EU COMPANIES ON EDGE

Several business leaders said the sheer uncertainty made it hard to plan anything.

Gianmarco Giorda, managing director of Italy’s auto part maker lobby group ANFIA, told Reuters he still hoped the talks would succeed but that formulating strategies was complicated:

‘US duties are an additional source of concern in an already difficult scenario for the Italian automotive industry.”

Germany’s family-owned LAPP Group, which makes everything from cables and wires to robotics for factories, warned that some of its specialised products would still be affected by the volatile business environment.

“Unfortunately, current US politics is characterised by unpredictability, individual interests and populism,” CEO Matthias Lapp told Reuters.

“Germany’s good transatlantic relations have been built up over decades of diplomatic work and mutual understanding.
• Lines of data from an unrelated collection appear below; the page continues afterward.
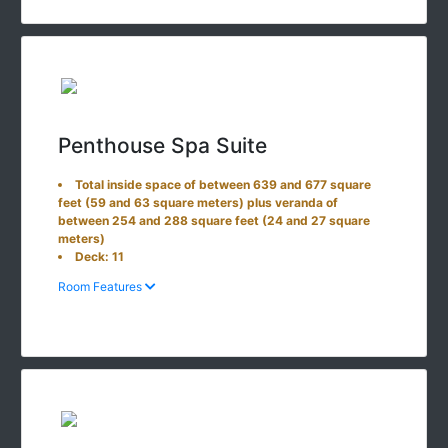
Penthouse Spa Suite
Total inside space of between 639 and 677 square
feet (59 and 63 square meters) plus veranda of
between 254 and 288 square feet (24 and 27 square
meters)
Deck: 11
Room Features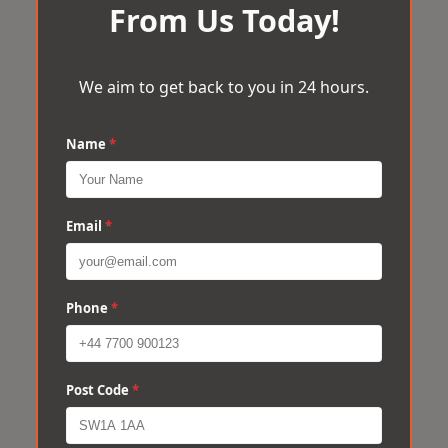
From Us Today!
We aim to get back to you in 24 hours.
Name
*
Email
*
Phone
*
Post Code
*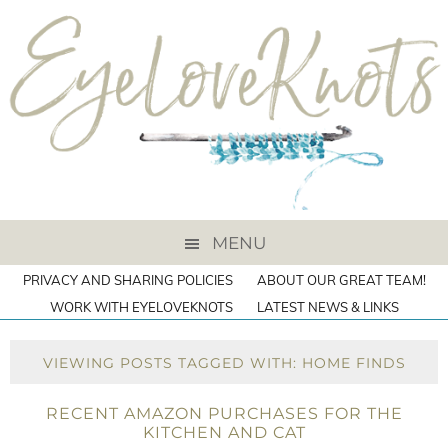
MENU
PRIVACY AND SHARING POLICIES
ABOUT OUR GREAT TEAM!
WORK WITH EYELOVEKNOTS
LATEST NEWS & LINKS
VIEWING POSTS TAGGED WITH: HOME FINDS
RECENT AMAZON PURCHASES FOR THE
KITCHEN AND CAT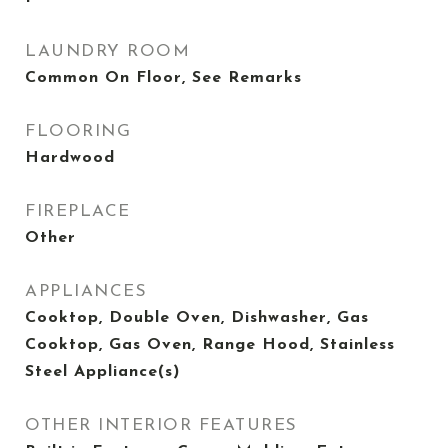
LAUNDRY ROOM
Common On Floor, See Remarks
FLOORING
Hardwood
FIREPLACE
Other
APPLIANCES
Cooktop, Double Oven, Dishwasher, Gas
Cooktop, Gas Oven, Range Hood, Stainless
Steel Appliance(s)
OTHER INTERIOR FEATURES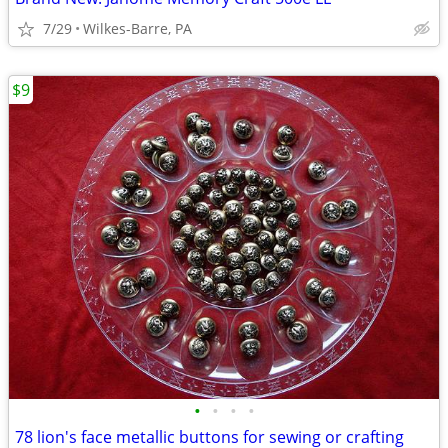
7/29
Wilkes-Barre, PA
$9
•
•
•
•
78 lion's face metallic buttons for sewing or crafting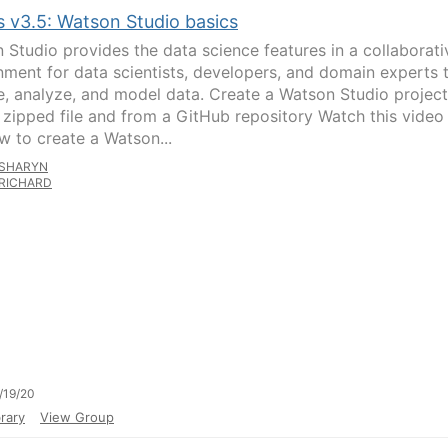
s v3.5: Watson Studio basics
 Studio provides the data science features in a collaborati
nment for data scientists, developers, and domain experts 
e, analyze, and model data. Create a Watson Studio project
 zipped file and from a GitHub repository Watch this video
w to create a Watson...
SHARYN
RICHARD
/19/20
rary
View Group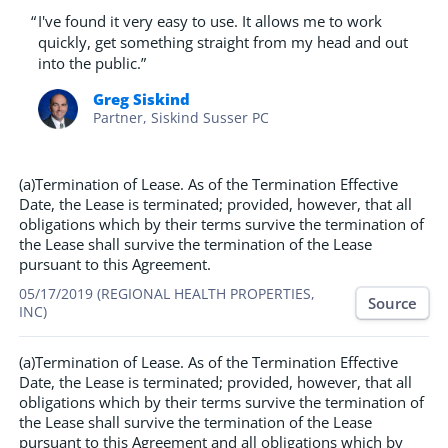
“
I've found it very easy to use. It allows me to work
quickly, get something straight from my head and out
into the public.”
Greg Siskind
Partner, Siskind Susser PC
(a)Termination of Lease. As of the Termination Effective
Date, the Lease is terminated; provided, however, that all
obligations which by their terms survive the termination of
the Lease shall survive the termination of the Lease
pursuant to this Agreement.
05/17/2019 (REGIONAL HEALTH PROPERTIES,
Source
INC)
(a)Termination of Lease. As of the Termination Effective
Date, the Lease is terminated; provided, however, that all
obligations which by their terms survive the termination of
the Lease shall survive the termination of the Lease
pursuant to this Agreement and all obligations which by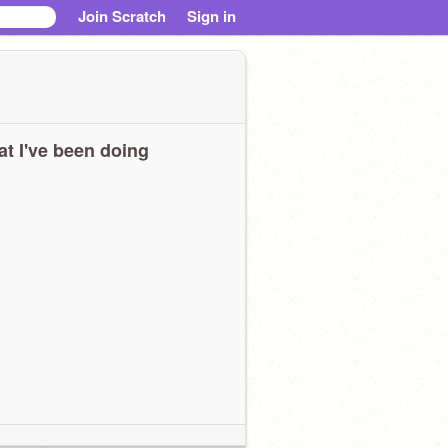
Join Scratch
Sign in
t I've been doing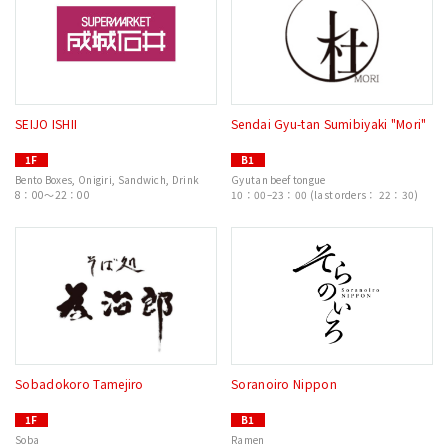
SEIJO ISHII
Sendai Gyu-tan Sumibiyaki "Mori"
1F
B1
Bento Boxes, Onigiri, Sandwich, Drink
Gyutan beef tongue
8：00～22：00
10：00–23：00 (last orders： 22：30)
Sobadokoro Tamejiro
Soranoiro Nippon
1F
B1
Soba
Ramen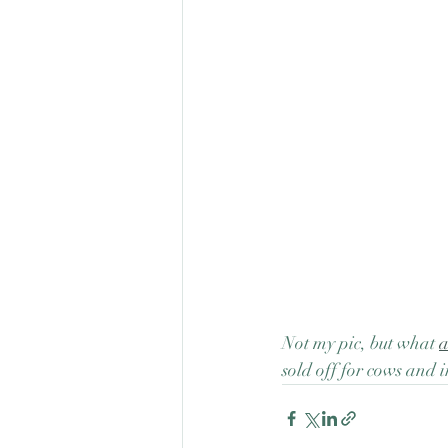
Not my pic, but what 
a
sold off for cows and i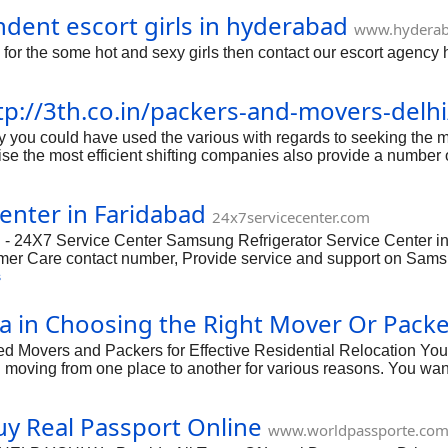
ndent escort girls in hyderabad
www.hyderab
 for the some hot and sexy girls then contact our escort agency 
tp://3th.co.in/packers-and-movers-delhi
you could have used the various with regards to seeking the mo
se the most efficient shifting companies also provide a number 
ecute fat tightly related to the specific using while using soluti
ecured to discover the most efficient in addition to ideal answ
enter in Faridabad
o make the specific moving job clean in addition to protected. 
24x7servicecenter.com
trouble
 - 24X7 Service Center Samsung Refrigerator Service Center in
mer Care contact number, Provide service and support on Samsu
t your Samsung Refrigerator repair services in Faridabad. Our ex
s
Center, Address, Contact number, Email & Customer care.
a in Choosing the Right Mover Or Pack
 Movers and Packers for Effective Residential Relocation You
moving from one place to another for various reasons. You wa
lity denied that home moving is a procedure that cannot be exec
s. There are various projects that are an important portion of 
uy Real Passport Online
hink that you can perform above mentioned projects with success,
www.worldpassporte.co
s by yourself if you don't have the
However, confidence in their stability is currently suffering massive damage.”

EU-US NEGOTIATIONS WERE STUCK

The negotiations had been stuck, with Washington demanding unilateral concessions from Brussels to open up to US business while the EU seeks an agreement in which both sides could gain, according to people familiar with the talks.

The EU already faces 25% US import tariffs on its steel, aluminium and cars and so-called “reciprocal” tariffs of 10% for almost all other goods, a levy that had been due to rise to 20% after Trump’s 90-day pause expires in July.

The levy could increase to 50% in a no-deal scenario, which could raise consumer prices on everything from German BMWs to Italian olive oil and hurt demand for French luxury handbags from LVMH.

It was not clear, however, whether the 50% would be levied on imports not subject to the US ‘reciprocal’ tariff, such as steel, cars and other products subject to investigations, such as semiconductors, pharmaceutical products and lumber.